(Data taken from a collection)
________________

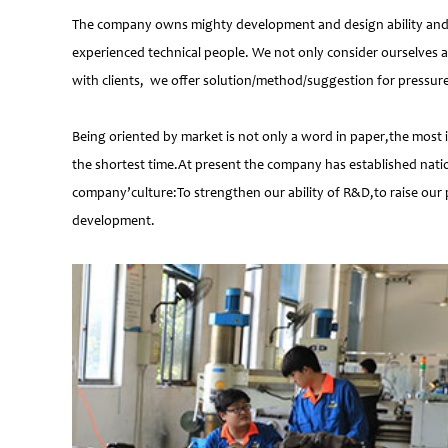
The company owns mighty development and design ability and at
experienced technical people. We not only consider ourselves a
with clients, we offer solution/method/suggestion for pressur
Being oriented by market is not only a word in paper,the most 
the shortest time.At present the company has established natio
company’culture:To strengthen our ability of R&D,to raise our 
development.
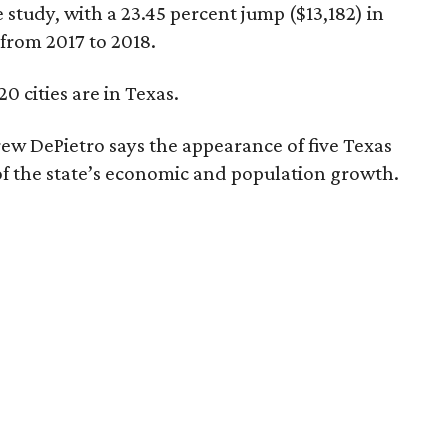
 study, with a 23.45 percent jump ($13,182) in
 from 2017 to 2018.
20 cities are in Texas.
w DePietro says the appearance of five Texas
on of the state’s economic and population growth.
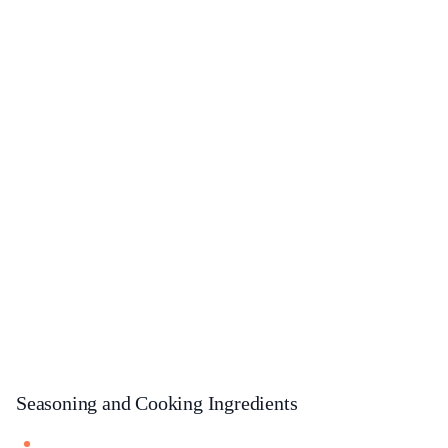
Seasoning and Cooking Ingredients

________________

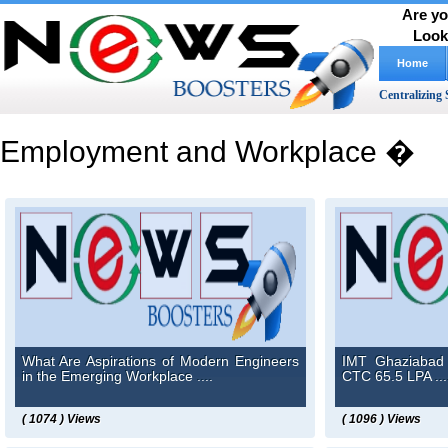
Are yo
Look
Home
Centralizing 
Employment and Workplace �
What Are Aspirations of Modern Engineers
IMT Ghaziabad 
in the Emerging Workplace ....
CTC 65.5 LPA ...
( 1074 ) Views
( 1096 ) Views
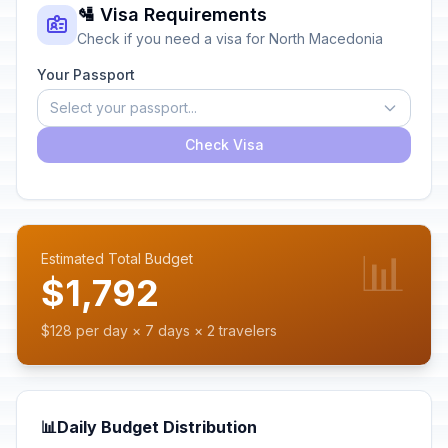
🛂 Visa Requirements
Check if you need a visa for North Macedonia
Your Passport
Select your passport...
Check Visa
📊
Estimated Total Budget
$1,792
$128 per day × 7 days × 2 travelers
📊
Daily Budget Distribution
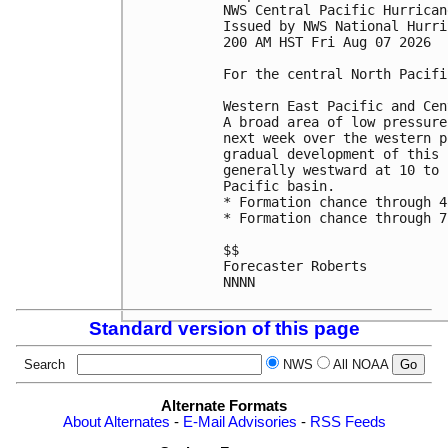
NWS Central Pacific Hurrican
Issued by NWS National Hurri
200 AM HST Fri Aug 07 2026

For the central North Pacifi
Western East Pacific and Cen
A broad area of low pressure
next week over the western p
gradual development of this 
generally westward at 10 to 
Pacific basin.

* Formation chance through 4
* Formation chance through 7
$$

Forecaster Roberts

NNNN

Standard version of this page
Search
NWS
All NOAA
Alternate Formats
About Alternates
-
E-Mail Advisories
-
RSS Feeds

________________

● **AIM OF THE TASK**
Can you reproduce, line for line, the part of the material above that opens with the line containing "study, with a" and closes with the line containing "on of the state’s", keeping both of those lines?

● **ANSWER FOR THE TASK**
 study, with a 23.45 percent jump ($13,182) in
 from 2017 to 2018.
20 cities are in Texas.
w DePietro says the appearance of five Texas
on of the state’s economic and population growth.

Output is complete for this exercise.